What you will do.
1. In the nitrification abstract, what soil was used as the test soil?
2. What are all the treatments in the pot experiment described in the nitrification abstract, with each one's label and nitrogen rate where one is given?

Quoted passage.

Objective Nitrification is a key process in soil nitrogen (N) transformation, in which ammonia oxidation serves as the rate-limiting step. Clarifying the effects of ammonium N fertilizer application on the soil nitrification process, as well as on the abundance and community structure of ammonia-oxidizing microorganisms, is essential for improving N use efficiency in farmland and optimizing N fertilizer management.

Method In this study, calcareous purple soil was used as the test soil, and a pot experiment was conducted with four treatments: no N application (CK), low N fertilizer (N1, 0.1 g kg⁻¹), regular N fertilizer (N2, 0.2 g kg⁻¹), and high N fertilizer (N3, 0.4 g kg⁻¹). Soil physicochemical properties, potential nitrification rate, and the gene abundance and community composition of ammonia-oxidizing microorganisms were analyzed to explore the effects of ammonium N fertilizer rates on the nitrification process and microbial responses in purple soil.

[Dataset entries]
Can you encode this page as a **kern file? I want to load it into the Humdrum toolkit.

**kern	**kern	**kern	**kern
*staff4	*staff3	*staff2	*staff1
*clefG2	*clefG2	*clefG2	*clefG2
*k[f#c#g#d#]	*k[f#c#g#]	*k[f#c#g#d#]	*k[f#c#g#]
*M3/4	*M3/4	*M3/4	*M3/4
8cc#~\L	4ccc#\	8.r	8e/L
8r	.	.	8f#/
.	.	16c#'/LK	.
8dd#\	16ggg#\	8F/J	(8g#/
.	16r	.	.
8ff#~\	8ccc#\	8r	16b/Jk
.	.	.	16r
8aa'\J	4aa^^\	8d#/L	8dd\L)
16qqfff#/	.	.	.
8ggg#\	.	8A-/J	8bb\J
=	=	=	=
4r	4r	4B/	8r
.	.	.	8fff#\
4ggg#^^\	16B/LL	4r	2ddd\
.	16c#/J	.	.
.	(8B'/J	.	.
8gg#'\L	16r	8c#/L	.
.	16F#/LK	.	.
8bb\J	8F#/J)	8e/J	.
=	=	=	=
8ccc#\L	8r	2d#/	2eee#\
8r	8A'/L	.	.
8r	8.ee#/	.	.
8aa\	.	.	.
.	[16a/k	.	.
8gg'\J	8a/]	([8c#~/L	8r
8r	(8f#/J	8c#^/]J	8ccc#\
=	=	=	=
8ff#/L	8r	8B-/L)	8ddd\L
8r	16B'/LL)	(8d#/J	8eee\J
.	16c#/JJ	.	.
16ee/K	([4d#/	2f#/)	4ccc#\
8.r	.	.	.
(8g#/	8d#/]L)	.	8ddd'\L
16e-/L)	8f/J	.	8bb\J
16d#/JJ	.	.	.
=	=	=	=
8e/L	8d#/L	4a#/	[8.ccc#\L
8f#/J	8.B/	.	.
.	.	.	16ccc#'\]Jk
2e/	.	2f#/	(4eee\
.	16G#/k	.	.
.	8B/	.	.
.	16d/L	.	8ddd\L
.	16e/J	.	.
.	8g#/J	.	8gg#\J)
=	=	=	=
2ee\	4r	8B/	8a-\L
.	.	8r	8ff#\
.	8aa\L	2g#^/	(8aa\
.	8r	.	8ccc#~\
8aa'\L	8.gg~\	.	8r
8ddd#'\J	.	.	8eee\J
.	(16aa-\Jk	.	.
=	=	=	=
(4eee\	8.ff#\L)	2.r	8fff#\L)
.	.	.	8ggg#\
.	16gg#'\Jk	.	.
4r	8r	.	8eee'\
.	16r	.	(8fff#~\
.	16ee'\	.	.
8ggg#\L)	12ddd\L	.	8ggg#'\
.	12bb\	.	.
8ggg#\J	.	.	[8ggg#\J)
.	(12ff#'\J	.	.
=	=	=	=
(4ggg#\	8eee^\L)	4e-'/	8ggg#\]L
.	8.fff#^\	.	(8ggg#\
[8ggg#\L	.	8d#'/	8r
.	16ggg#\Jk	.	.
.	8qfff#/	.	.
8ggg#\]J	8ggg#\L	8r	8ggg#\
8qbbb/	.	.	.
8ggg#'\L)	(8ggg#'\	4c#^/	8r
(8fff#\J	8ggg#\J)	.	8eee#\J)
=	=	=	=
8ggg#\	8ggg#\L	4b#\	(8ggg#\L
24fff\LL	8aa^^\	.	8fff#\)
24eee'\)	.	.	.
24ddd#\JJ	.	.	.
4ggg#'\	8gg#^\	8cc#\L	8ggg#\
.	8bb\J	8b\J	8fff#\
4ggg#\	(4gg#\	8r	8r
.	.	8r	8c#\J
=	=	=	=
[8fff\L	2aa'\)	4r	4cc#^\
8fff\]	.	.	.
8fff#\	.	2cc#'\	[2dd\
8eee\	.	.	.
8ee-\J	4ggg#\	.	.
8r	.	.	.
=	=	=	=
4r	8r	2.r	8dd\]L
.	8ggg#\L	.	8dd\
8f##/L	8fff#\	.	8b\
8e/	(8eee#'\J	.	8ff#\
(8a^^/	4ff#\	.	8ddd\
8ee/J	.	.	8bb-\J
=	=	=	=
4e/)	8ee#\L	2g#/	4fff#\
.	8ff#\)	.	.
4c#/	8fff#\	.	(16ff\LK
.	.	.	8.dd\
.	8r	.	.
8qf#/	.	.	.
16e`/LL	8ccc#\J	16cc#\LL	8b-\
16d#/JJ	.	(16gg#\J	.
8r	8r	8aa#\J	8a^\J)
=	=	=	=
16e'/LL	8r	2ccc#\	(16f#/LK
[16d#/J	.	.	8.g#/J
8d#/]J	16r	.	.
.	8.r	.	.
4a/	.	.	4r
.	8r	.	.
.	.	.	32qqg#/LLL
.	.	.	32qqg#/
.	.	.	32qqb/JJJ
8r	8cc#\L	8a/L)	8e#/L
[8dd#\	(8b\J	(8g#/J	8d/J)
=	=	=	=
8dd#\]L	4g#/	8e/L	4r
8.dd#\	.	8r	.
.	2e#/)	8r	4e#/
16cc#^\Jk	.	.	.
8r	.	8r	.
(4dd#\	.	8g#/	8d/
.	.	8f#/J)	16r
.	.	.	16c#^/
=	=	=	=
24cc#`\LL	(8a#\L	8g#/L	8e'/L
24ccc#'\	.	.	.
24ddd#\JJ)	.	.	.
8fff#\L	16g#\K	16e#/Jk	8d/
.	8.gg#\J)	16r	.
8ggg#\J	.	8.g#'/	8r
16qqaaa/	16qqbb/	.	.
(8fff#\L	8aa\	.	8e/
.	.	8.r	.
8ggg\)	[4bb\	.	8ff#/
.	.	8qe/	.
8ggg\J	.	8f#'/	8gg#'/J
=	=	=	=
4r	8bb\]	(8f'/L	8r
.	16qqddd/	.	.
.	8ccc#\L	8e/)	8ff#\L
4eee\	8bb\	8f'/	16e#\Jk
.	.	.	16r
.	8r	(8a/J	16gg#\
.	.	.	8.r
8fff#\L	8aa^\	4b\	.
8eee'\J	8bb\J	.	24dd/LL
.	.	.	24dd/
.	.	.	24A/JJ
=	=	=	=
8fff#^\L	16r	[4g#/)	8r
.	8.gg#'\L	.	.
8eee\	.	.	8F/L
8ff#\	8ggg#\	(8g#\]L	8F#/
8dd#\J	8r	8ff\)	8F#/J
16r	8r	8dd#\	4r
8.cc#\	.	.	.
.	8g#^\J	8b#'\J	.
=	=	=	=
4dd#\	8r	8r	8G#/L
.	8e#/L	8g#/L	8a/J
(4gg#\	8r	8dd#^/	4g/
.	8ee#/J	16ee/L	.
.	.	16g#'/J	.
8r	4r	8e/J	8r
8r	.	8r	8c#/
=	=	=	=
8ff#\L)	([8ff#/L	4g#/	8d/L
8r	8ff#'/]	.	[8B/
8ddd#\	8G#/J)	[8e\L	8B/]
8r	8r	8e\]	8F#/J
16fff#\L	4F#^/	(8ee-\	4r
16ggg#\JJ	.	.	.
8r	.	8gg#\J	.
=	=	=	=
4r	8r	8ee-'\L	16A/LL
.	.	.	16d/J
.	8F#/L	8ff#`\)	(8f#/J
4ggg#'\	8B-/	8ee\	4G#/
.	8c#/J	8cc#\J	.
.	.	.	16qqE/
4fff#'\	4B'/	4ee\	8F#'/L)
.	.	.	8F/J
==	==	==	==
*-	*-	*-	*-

Task-by-task outputs.
1. Calcareous purple soil.

2.
- No N application (CK)
- Low N fertilizer (N1, 0.1 g kg⁻¹)
- Regular N fertilizer (N2, 0.2 g kg⁻¹)
- High N fertilizer (N3, 0.4 g kg⁻¹)